There is a marker nearby that was put up in 1999 by the Department of Historic Resources, with the following inscription, "Half a mile west stood Greenfield, the home of Col. William Preston. According to local tradition, Stephen Rentfroe constructed a fort there in the 1740s. In 1759, Preston bought the property from Rentfroe and soon built a house that evolved into a large log-and-frame L-shaped dwelling; a portico supported by two-story columns sheltered the front. Preston became a prominent frontier military leader during the French and Indian War (1754-1763) and the Revolutionary War (1775-1783). He also served in the Virginia House of Burgesses (1765-1771). Greenfield, later the home of Gov. James P. Preston, burned in 1959".

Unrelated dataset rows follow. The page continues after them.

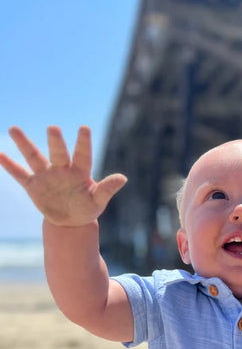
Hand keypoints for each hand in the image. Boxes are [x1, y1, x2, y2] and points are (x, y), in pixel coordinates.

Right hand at [0, 126, 126, 226]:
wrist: (71, 221)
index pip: (83, 155)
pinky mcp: (34, 185)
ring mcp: (46, 176)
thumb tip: (123, 178)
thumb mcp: (98, 201)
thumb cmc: (87, 207)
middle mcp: (61, 169)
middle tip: (53, 129)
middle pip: (58, 154)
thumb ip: (107, 189)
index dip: (83, 143)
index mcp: (80, 172)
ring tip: (13, 129)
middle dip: (55, 142)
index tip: (84, 128)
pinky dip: (9, 165)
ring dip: (24, 144)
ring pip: (34, 157)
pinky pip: (20, 174)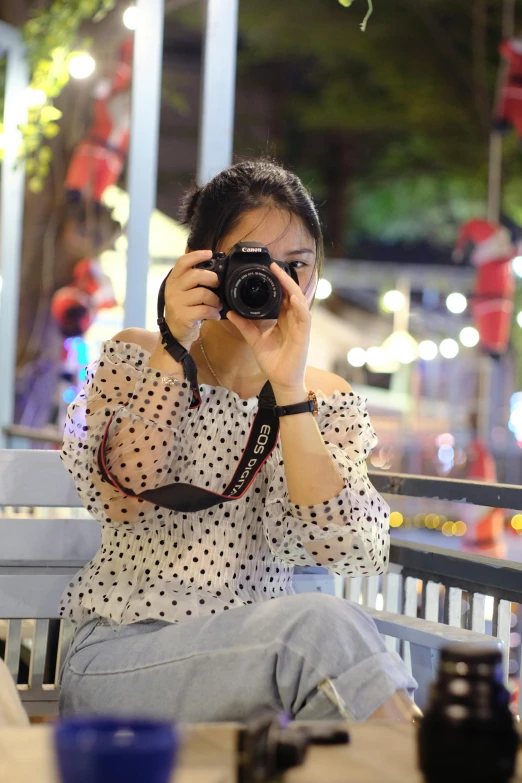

Because fire had destroyed the plantation house in 1959, and the only remaining historic buildings were kitchen/quarters and saddlebag slave dwelling, which were moved to the Bowyer-Holladay House nearby, although listed on the National Register of Historic Places in 2011, Greenfield was delisted in January 2022.

The Virginia Tech’s College of Natural Resources and Environment partnered with the Virginia Department of Historic Resources in order to study the logs used to create the kitchen and slave dwelling and believe the kitchen which is a two-story structure measuring 16 feet by 18 feet on the first floor which features a 4-foot front overhang on the upper storey, is dated 1844 or 1845 and the slave dwelling is dated 1864.